People who think in Chinese always pay attention to imagery first. Like Weicheng, morning rain, yi, light dust — it's all using images, like a Suzhou garden, arranging odd pines and strange rocks to set up a whole mood.
渭城朝雨浥轻尘,客舍青青柳色新。
劝君更尽一杯酒,西出阳关无故人。
Morning rain in Weicheng dampens the light dust; by the inn the green-green willows look newly fresh. I urge you to drink one more cup of wine — west of Yangguan, there will be no old friends.
But in Japanese, all those subtle feelings, human relationships, the aftertaste of a single line — it's all in the endlessly changing predicates that trail behind the kanji. As someone who thinks in Chinese, what I'm used to is stones, one by one, level tones and oblique tones and level tones. It's actually pretty hard to get a grip on subtle aftertaste in a language that's slippery like water.

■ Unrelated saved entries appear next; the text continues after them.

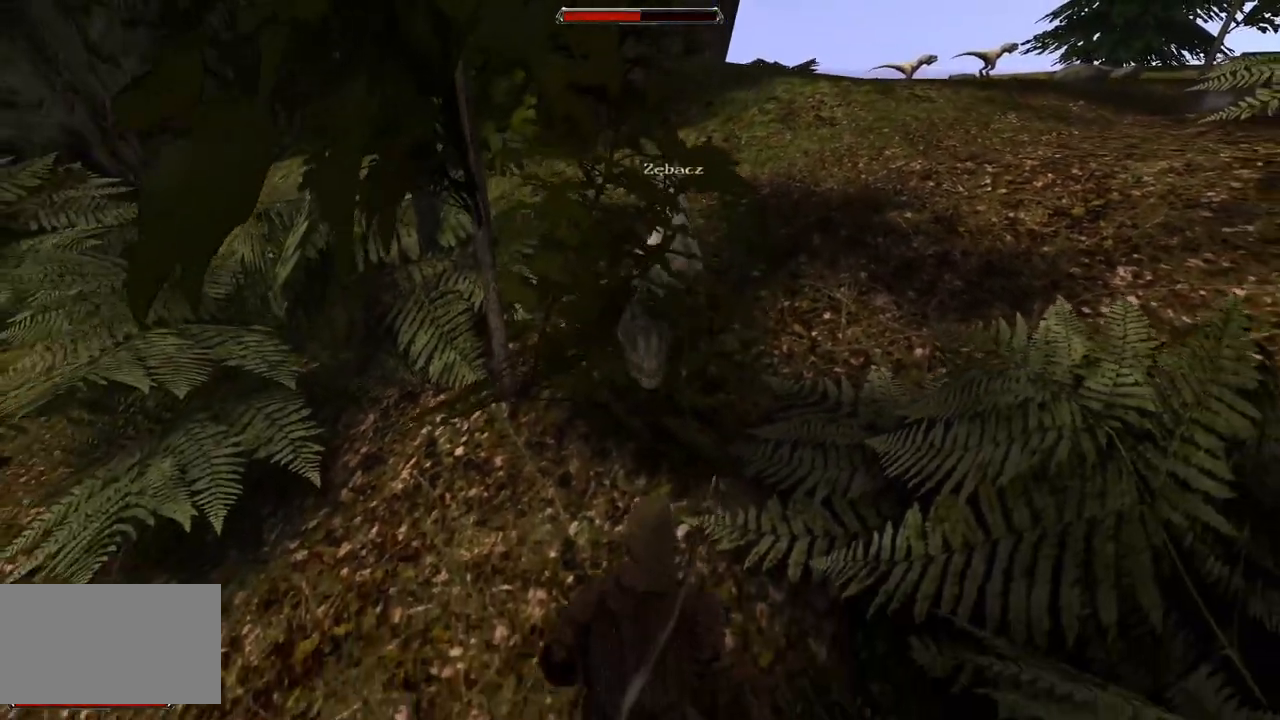
{"keys": [], "mouse": ["left"], "events": [[180, "s", "up"], [500, "mouse_left", "down"]]}
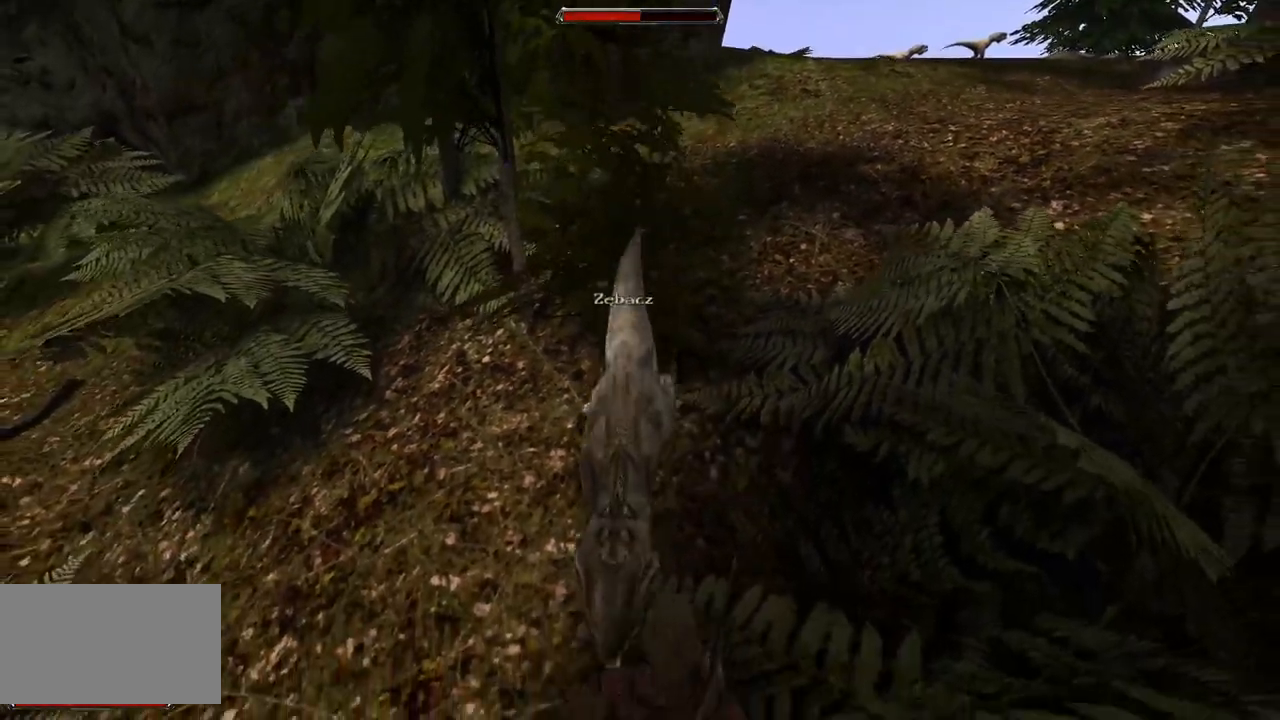
{"keys": [], "mouse": ["left"], "events": [[120, "mouse_left", "up"], [500, "mouse_left", "down"]]}
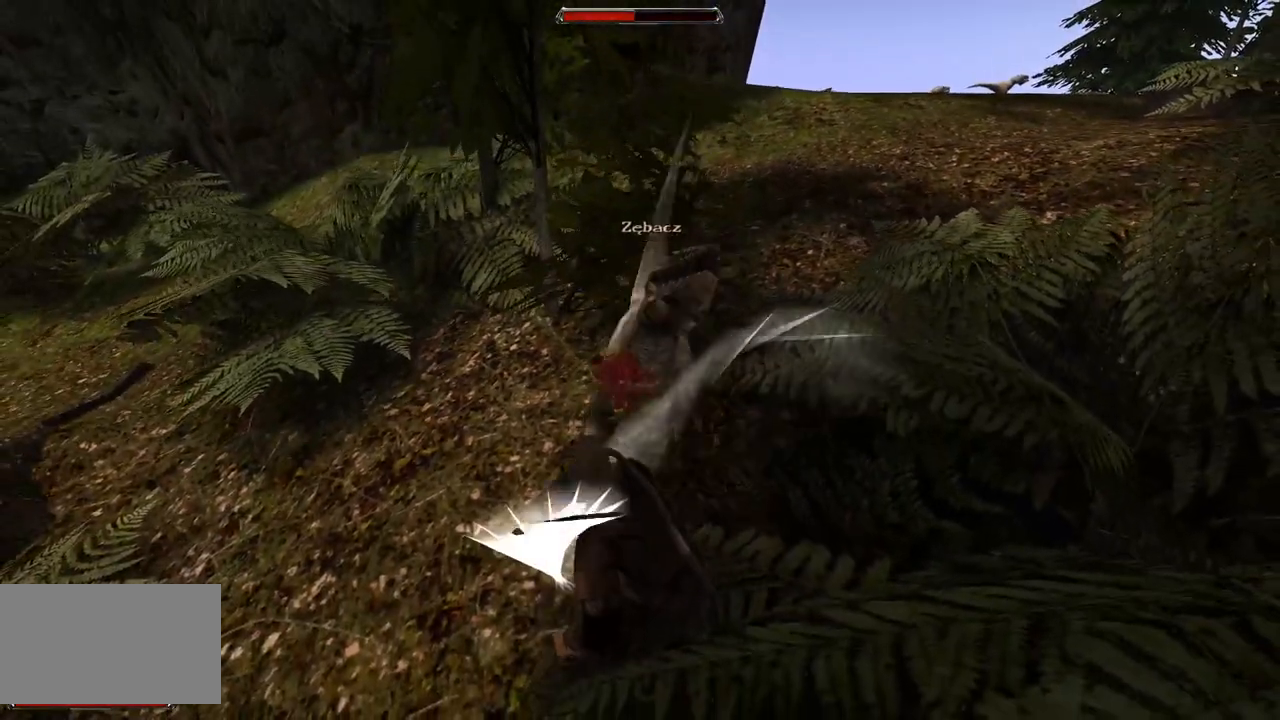
{"keys": ["s"], "mouse": [], "events": [[200, "mouse_left", "up"], [480, "s", "down"]]}
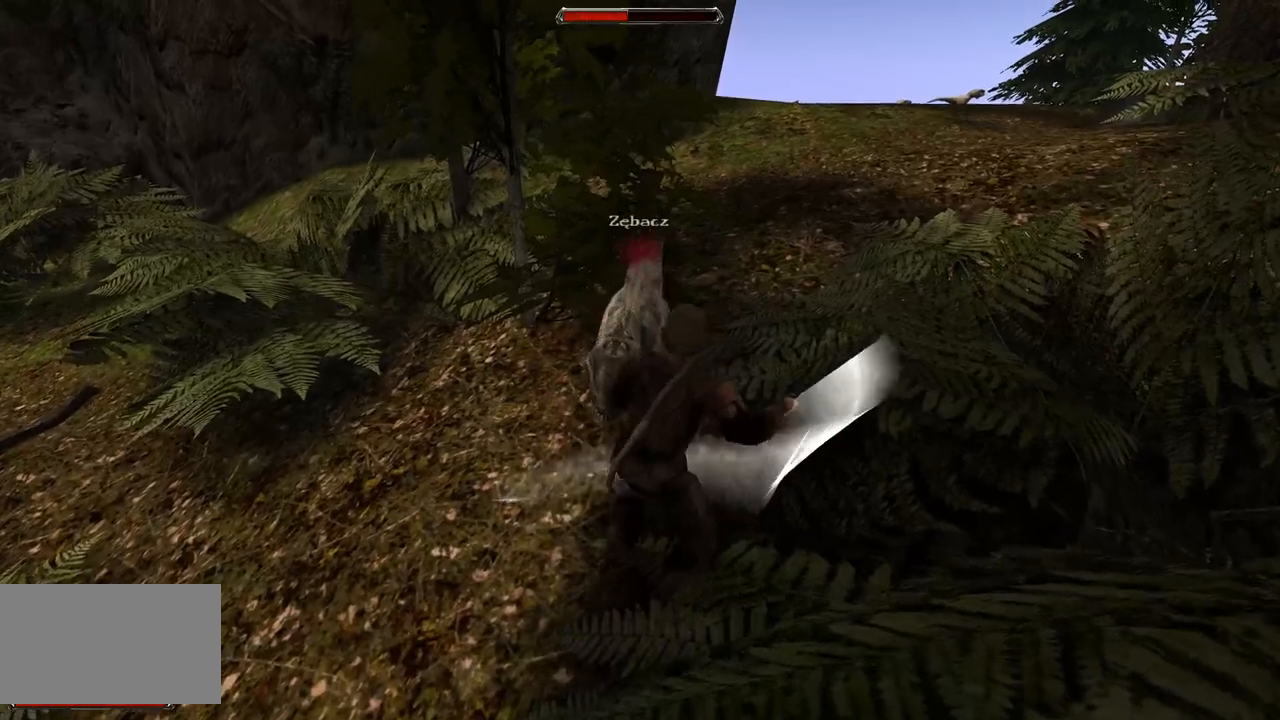
{"keys": [], "mouse": [], "events": [[300, "s", "up"]]}
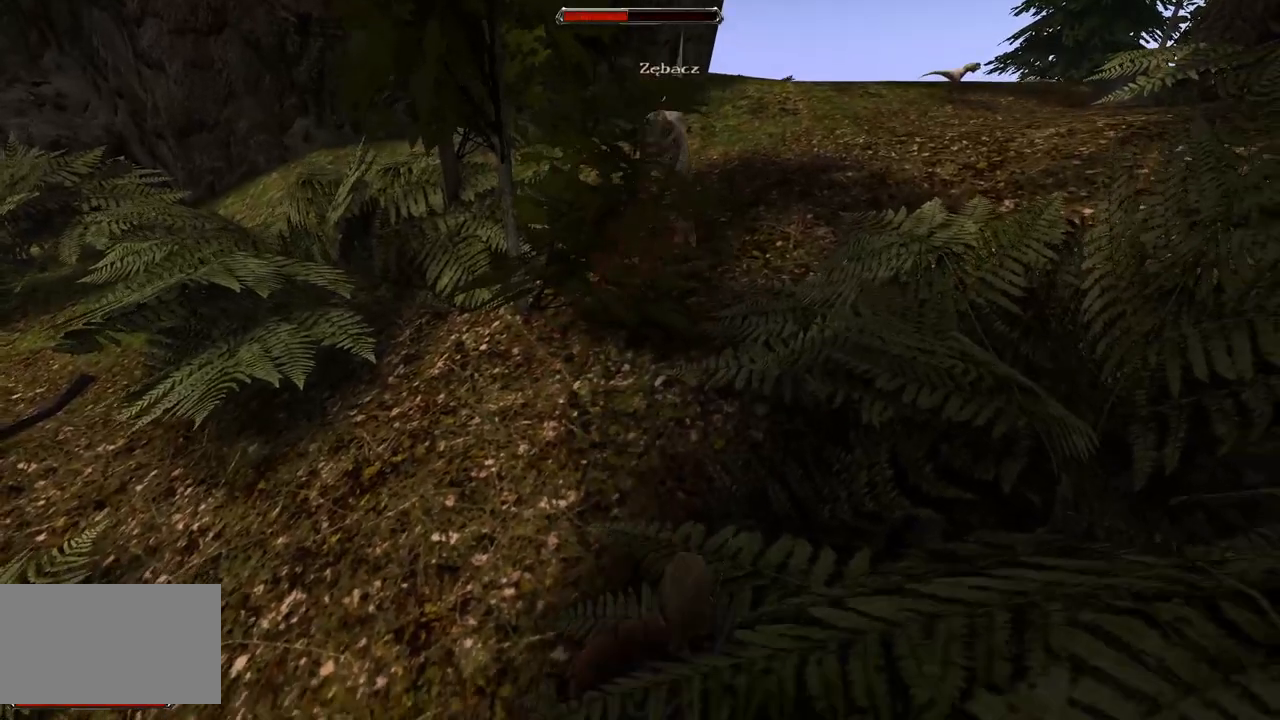
{"keys": [], "mouse": [], "events": []}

When I graduated high school I met an old Japanese professor who said his favorite Chinese poem line was "西出阳关无故人." Later I realized the way Japanese people read it is probably:
西のかた 陽関を出づれば 故人無からん
(to the west, if one leaves Yangguan, there will likely be no old friends)
That Yangguan refrain with its chivalrous, bold, frontier spirit — somehow it starts to feel like, under cherry blossoms, in the impermanence of worldly things, this soft, lingering emotion wells up. Even "no old friends" comes with an echo — Chinese is a nailed-down, absolute "none," while Japanese leaves you with the lingering resonance of "probably there won't be any, I guess."
I'm pretty curious what it felt like for someone like Wang Guowei to look at poetry again after learning Japanese.
Japanese as a language, compared with Chinese and English, really isn't great at reasoning things out. You have to see the end of the sentence before you understand anything, and there's all sorts of not-very-useful stuff added in just to soften the tone. So if there's English, in the end I'm still looking at the English.
But on the flip side, precisely because Japanese isn't good at reasoning, it puts all its energy into the emotional layer and the subtle distance between people. Things Chinese can pin down with a single character, Japanese has to slowly unfold with tone, honorifics, and tiny shifts at the sentence ending. That's not a flaw — it's another kind of precision.
After finishing that Waste Land project, I kept thinking about one thing: when you break poetry into data dimensions to analyze it, the differences between Chinese and Japanese become especially obvious. In Chinese, the poetry concentrates in word choice — every character is a stone, and its position and weight decide everything. In Japanese, the poetry is dispersed in the folds of grammar — the same kanji, swap a particle, change an ending, and the emotional color of the whole sentence is different.
One is architecture, one is ink-wash.
Now that transformers are out, language gets compressed down to a purer structural level. From that angle, looking back, Chinese's image density and Japanese's grammatical emotion actually show up more clearly than before. As someone switching back and forth among three languages to do aesthetics, it's still pretty interesting.